By Milo Ryan, Deputy Film & Television Editor
The initial rumours of an adaptation for Neil Gaiman’s The Sandman were first whispered almost 30 years ago. With the arrival of this much-anticipated release, much was to be expected. Imbued with all the metaphorical imagery and fantastical nuances that Gaiman’s writing so often possesses, transposing this 10-volume heavy graphic novel collection into a visual serial format is an act of unparalleled difficulty. Faced with this challenge, Netflix, just as the sandman himself, proposes to create a work of dreams, which hopefully leaves all possibilities for nightmares firmly within the realm of the sleeping.
Tackling an adaptation in which temporality, setting and character change constantly, the show’s meditative pace and carefully considered worldbuilding ensure viewers are not lost in the rapid jumps between the cities, periods and storylines that are essential in the creation of this fantasy’s story.
While the show’s visual effects team suffers no losses in their portrayal of this show’s fantastic elements, it is the characters by which this production truly triumphs. Boasting a cast of immense talent and fame, there is much to be said on behalf of the casting directors Lucinda Syson and Natasha Vincent.
Emerging nightmarishly, composed completely of sinewy limbs and breathy timbre, Tom Sturridge portrays the cadaverously pale ‘Lord of Dreams’ with ease. With moody gesticulations and emphatic sighs, Sturridge ensures the hyperbolic melancholy of Gaiman’s original character is represented from the get-go.
This sense of sadness, however, whilst immediately all-encompassing, is but one dimension of this multifaceted, endless being. It is upon the entry of Dream’s efficient, if not somewhat modest sidekick, Lucienne (Vivienne Acheampong), that the warmer tones of Sturridge’s supposedly blanched characterisation appear to seep through.
David Thewlis, too, soars in his expressive performance of John Dee. Working alongside fantastical allegory, Thewlis’ performance peaks within the series’ fifth episode. Contemplating the dishonesty of humanity within a scene riddled with curiosity and horror, Thewlis acts as the vehicle through which this episode’s unnerving quality can be most effectually articulated.
Whilst Thewlis’ performance here is undoubtedly gripping, and the assembly of this episode is near perfection, it is the following episode that I believe deserves complete adulation.
Whilst ensuring not to spoil this scene with specificities, I will say that it is in the performance of Kirby Howell-Baptiste through which the entire adaptation’s fantastic qualities truly come to life. As is often the aim of the fantasy genre, this episode utilises the limitless potential of non-reality to allegorise the disquiet and discomfort of the everyday.
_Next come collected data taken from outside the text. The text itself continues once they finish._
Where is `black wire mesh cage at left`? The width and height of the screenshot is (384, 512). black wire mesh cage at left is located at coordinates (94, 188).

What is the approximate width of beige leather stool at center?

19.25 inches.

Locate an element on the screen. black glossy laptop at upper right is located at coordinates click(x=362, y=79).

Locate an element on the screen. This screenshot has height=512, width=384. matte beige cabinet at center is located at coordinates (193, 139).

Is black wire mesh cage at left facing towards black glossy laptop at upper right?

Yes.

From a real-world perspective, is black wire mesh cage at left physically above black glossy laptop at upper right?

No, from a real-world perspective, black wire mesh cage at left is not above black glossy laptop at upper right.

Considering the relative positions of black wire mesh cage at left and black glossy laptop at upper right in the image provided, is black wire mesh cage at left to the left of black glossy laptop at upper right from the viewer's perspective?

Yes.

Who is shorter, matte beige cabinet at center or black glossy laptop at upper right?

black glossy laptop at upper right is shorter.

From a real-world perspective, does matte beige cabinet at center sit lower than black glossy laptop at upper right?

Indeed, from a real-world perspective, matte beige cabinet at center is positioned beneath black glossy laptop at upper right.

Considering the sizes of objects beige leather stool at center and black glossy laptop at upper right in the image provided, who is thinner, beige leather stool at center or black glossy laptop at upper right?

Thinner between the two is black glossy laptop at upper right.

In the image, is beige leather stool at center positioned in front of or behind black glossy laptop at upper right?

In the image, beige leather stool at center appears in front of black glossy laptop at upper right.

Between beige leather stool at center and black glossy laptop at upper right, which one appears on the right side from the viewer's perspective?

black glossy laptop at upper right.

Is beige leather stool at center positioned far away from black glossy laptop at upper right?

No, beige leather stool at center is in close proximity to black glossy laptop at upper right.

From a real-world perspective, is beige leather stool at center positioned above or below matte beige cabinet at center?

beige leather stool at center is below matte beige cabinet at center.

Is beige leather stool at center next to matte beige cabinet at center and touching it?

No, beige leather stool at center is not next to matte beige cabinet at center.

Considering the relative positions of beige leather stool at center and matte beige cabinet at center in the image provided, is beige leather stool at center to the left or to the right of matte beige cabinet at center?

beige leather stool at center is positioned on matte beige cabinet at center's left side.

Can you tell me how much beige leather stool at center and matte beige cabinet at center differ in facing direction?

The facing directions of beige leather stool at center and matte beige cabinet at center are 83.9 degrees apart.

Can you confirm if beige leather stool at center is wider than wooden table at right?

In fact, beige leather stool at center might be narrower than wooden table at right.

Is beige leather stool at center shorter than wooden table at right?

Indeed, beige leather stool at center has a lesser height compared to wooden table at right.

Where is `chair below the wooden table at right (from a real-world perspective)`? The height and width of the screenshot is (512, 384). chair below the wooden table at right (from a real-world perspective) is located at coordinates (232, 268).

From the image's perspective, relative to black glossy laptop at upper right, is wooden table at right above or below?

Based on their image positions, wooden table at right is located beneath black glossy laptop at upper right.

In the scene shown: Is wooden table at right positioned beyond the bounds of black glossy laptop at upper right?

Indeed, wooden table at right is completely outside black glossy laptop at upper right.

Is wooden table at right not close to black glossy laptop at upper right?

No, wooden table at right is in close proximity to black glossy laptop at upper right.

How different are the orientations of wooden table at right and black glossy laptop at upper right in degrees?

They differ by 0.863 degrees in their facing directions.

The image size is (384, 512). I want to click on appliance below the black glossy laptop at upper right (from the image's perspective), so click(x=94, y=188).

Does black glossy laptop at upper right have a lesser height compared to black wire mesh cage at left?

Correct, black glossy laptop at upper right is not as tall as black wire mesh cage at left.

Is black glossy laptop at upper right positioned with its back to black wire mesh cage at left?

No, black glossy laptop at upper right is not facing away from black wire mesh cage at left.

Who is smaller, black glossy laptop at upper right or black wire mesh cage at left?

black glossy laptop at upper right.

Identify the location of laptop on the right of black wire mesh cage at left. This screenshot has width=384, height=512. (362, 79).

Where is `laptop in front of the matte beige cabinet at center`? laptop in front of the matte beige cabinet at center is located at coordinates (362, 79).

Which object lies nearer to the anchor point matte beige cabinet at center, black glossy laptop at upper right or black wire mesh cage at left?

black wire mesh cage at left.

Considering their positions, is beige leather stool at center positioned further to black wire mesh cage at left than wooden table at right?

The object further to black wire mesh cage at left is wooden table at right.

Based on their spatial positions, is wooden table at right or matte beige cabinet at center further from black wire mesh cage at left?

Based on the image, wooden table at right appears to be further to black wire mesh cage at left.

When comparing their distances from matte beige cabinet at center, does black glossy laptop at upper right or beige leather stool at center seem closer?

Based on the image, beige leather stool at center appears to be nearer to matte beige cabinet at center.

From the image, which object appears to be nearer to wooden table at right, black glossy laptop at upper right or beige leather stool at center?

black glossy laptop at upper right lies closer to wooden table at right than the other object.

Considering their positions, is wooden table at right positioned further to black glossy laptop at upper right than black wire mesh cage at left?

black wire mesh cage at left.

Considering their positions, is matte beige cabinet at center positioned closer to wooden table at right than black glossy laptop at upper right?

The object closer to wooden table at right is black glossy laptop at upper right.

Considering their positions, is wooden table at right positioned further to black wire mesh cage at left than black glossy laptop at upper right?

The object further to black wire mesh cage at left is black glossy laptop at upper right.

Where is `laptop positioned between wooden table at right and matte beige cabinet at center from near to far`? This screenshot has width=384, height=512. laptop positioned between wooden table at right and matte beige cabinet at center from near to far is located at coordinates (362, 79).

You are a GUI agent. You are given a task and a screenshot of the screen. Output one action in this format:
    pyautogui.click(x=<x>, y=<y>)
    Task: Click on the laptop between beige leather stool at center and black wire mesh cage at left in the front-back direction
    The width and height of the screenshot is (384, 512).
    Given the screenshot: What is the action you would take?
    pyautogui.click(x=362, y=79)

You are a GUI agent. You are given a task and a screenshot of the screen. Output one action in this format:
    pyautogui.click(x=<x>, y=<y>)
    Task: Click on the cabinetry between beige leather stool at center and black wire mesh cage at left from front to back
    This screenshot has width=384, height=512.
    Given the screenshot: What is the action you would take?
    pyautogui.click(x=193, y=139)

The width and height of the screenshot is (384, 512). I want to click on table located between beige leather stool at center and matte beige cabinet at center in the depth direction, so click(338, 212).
Professed through a soft tone, solemn smile and suitably minimal costuming, Kirby Howell-Baptiste manages to do just this. Complimenting the inconceivability of her character’s nature with her approachable mannerisms, she exudes benevolence and manages to manifest huge emotive sentiments. She regrettably features in only one episode; as quickly as she appears, she is gone.
In this brief flurry, however, her performance creates an atmosphere that, not unlike a good dream, permeates the mind of Dream and viewer alike. Although I understand the nature of this storyline requires her fleeting performance, my one qualm comes only as a testament to the quality of her acting: I wanted more Kirby Howell-Baptiste.
This August boasts a feast of television for fantasy fans, with imminent re-entry to J.R.R.Tolkien’s world in The Rings of Power (2022) and a return to George R.R. Martin’s Westeros in the upcoming series House of the Dragon (2022). As a result, The Sandman’s release is not without competition.
However, in a month so heavily saturated with big-budget fantasy releases, The Sandman impressively asserts itself amongst these generic titans whilst simultaneously setting the tone for fantasy releases still to come.
Although sometimes oversaturated with Americanised, predictable scripting and some questionable acting from Vanesu Samunyai, The Sandman is ultimately an inspiring and monumental fantasy series that serves as a triumphant addition to the varied menagerie of previous Neil Gaiman adaptations.